After I’ve confirmed the code works as expected, I have the model create a detailed commit explaining the changes made and put up a pull request. I then run the /review command to kick off a review of the pull request while simultaneously beginning to perform a manual review of the code myself. I make a somewhat concerted effort to not look at the coding agents review until I’ve finished my own manual review both to not bias my review and as a learning opportunity for both myself and the coding agent.
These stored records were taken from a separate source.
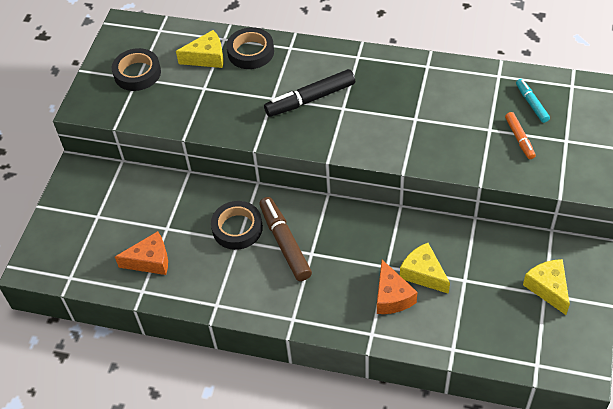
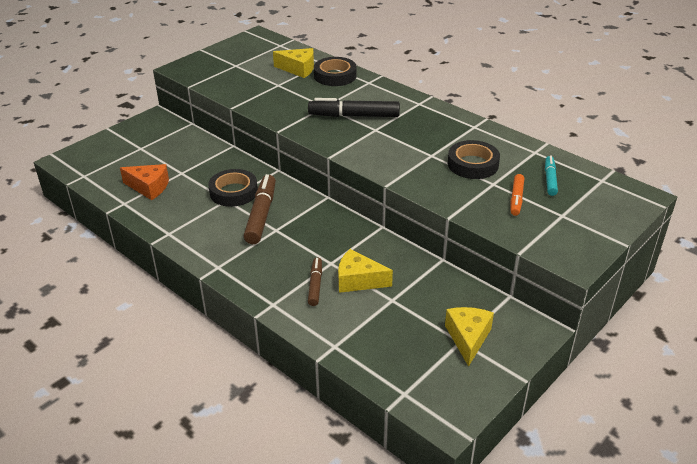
camera: 25 degrees right, 15 degrees down
(137, 73) = (238, 62): black tape -> black tape (472, 164)
(392, 296) = (315, 285): orange cheese -> brown marker
(423, 274) = (358, 280): yellow cheese -> yellow cheese turned 60 degrees counterclockwise

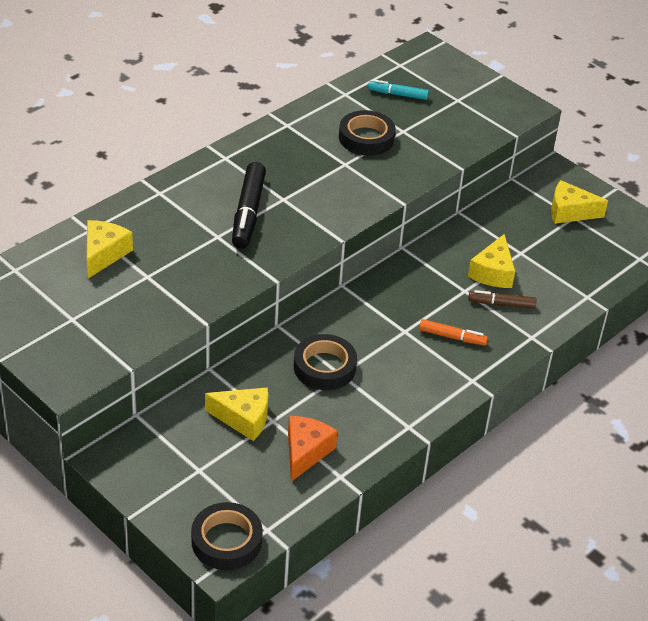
camera: 90 degrees left, 5 degrees up
(184, 161) = (243, 419): none -> yellow cheese
(261, 215) = (375, 342): brown marker -> none
(335, 76) = (134, 220): black tape -> black tape (226, 541)
(516, 199) = (430, 121): orange marker -> orange marker (452, 337)

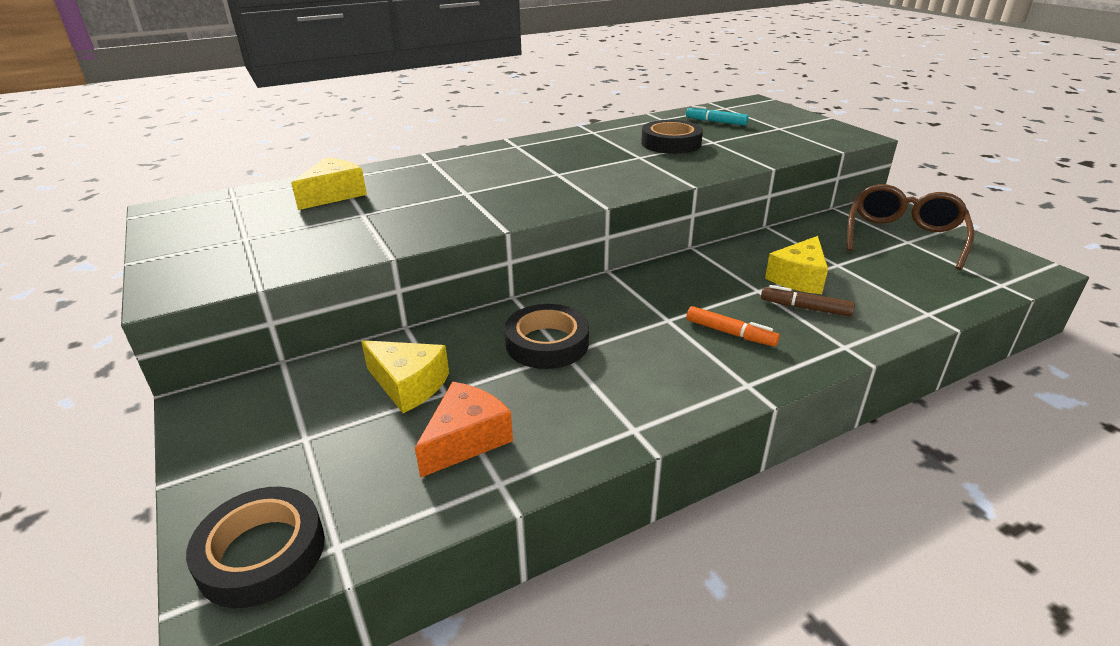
camera: 20 degrees right, 10 degrees down
(248, 213) = (512, 180): black marker -> none
(570, 212) = (903, 237): yellow cheese -> brown glasses

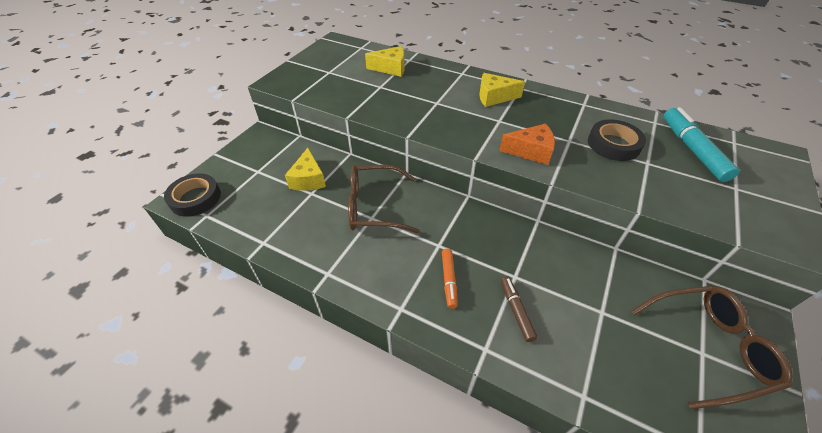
camera: 55 degrees right, 15 degrees up
(466, 439) = (284, 217): orange cheese -> orange cheese (530, 151)
(547, 343) = (374, 207): black tape -> brown glasses
(716, 122) = (692, 149): turquoise marker -> turquoise marker, size x1.74
(798, 278) = (555, 294): yellow cheese -> yellow cheese (494, 97)

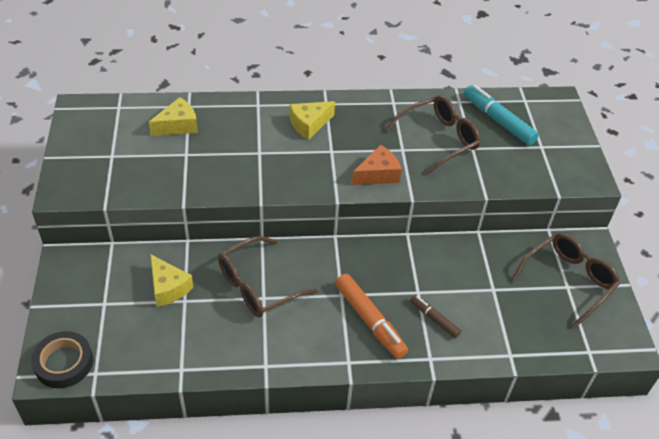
camera: 35 degrees left, 0 degrees up
(449, 280) = (369, 320): orange marker -> orange marker, size x1.74
(613, 144) = (438, 139): black tape -> brown glasses

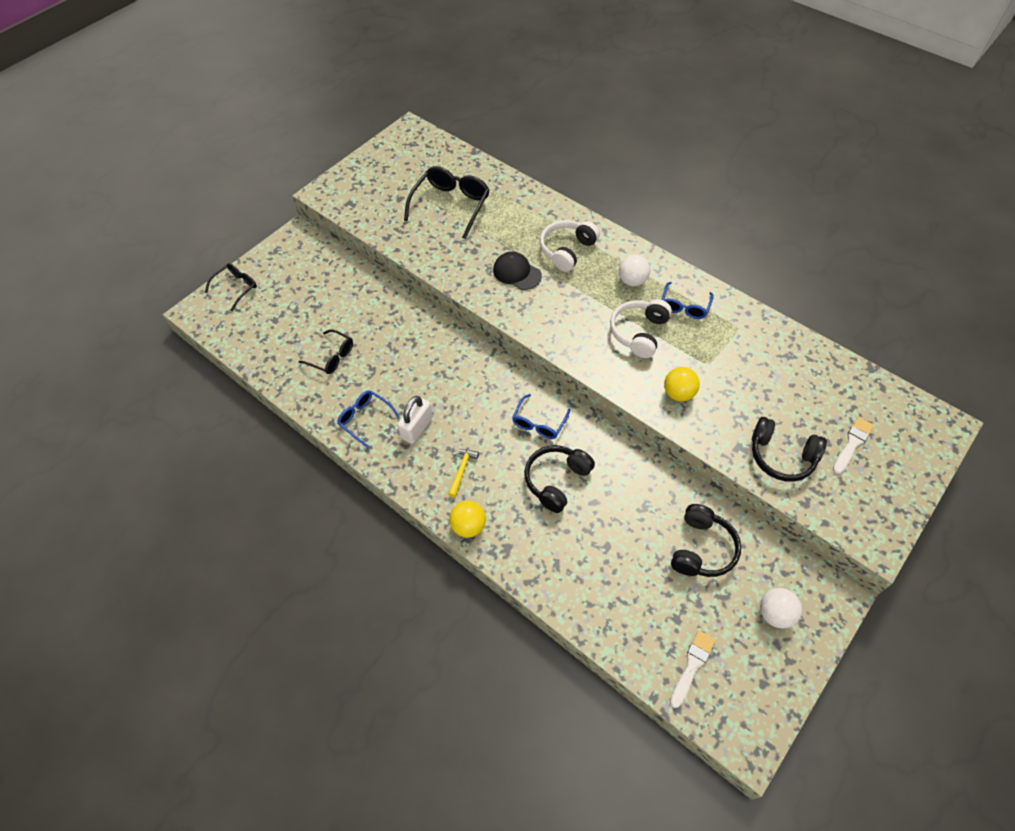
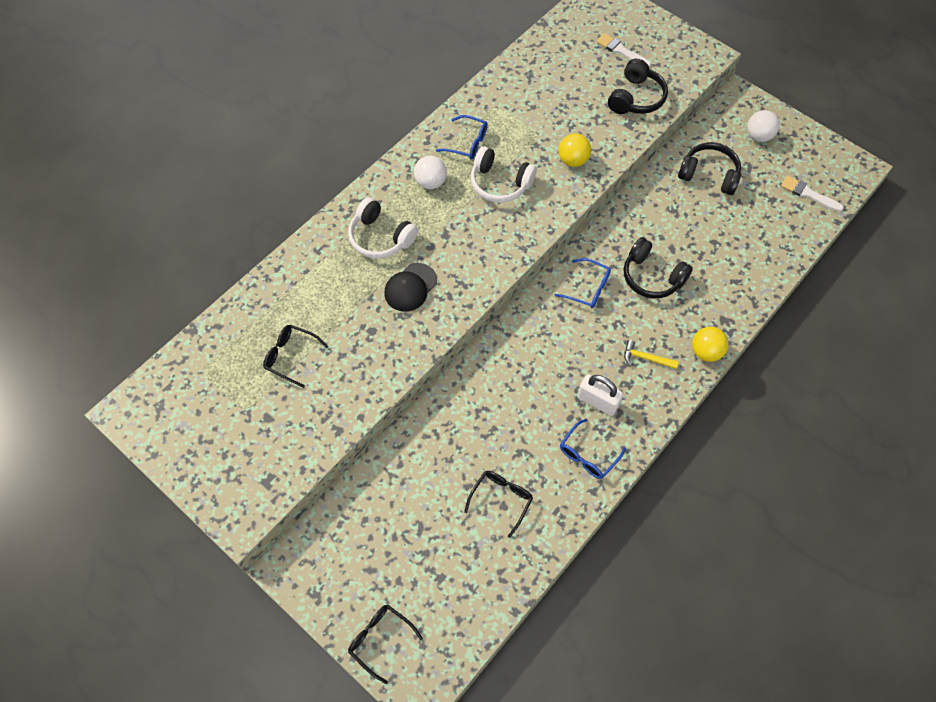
camera: 90 degrees left, 5 degrees up
(451, 206) = (291, 356): black glasses -> black glasses, size x0.59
After finishing my manual review, I compare it with the coding agent’s review. If I find something the the coding agent missed, I try to update the claude.md/agents.md file in a way that would enable the agent to find the issue next time. If the agent finds something that I missed (which happens almost every time), I try to internalize the finding to improve my own code reviewing skills. I can usually disregard a substantial portion of the agents comments, as they are either unnecessary, premature optimizations, or not real issues.
Lastly I instruct the agent to address the comments I’ve deemed legitimate, then request a review from one of my real human teammates. Usually, because there has already been such a rigorous self and agent review, they find few issues and approve the change with no suggestions. I suspect that the industry best practice of having 1-2 humans reviewing each pull request will soon go the way of the dinosaurs and we are already beginning to experiment with this for less critical changes at Moovs.
With the mind-boggling pace of innovation in AI augmented software development right now, It’s likely that my methodology will be completely outdated in a few months (or maybe even weeks). But I’ve found my current workflow to be stable for the last 2 months, and 2 months in 2025 developer time is like 2 years in 2022 developer time. In that time I’ve shipped an entirely new product line and dozens of features, all while having zero regressions or outages in production(!!!)
An important caveat to all of this is that I work on an enterprise web application written in typescript with a react front-end, nodejs backend, and sql database. This domain and my tech stack is very much so on the “data distribution” of today’s coding models, meaning they’ve been trained on an enormous amount of code that does similar things. People working in more complex domains that have less training data available, like Karpathy’s nanochat or Geohot’s comma.ai, will not get near the results that I do working on enterprise software for transportation companies.


Hey, great read as always. This director system is fascinatingly brutal; it almost makes my Pilates instructors seem chill by comparison! It really makes you think about how we define creativity an selection, and the ultimate stakes when we automate or optimise processes, even for art. Super insightful.
Chris, do you find that you spend more time doing this back and forth iteration with the coding agents than if you wrote the code yourself to begin with?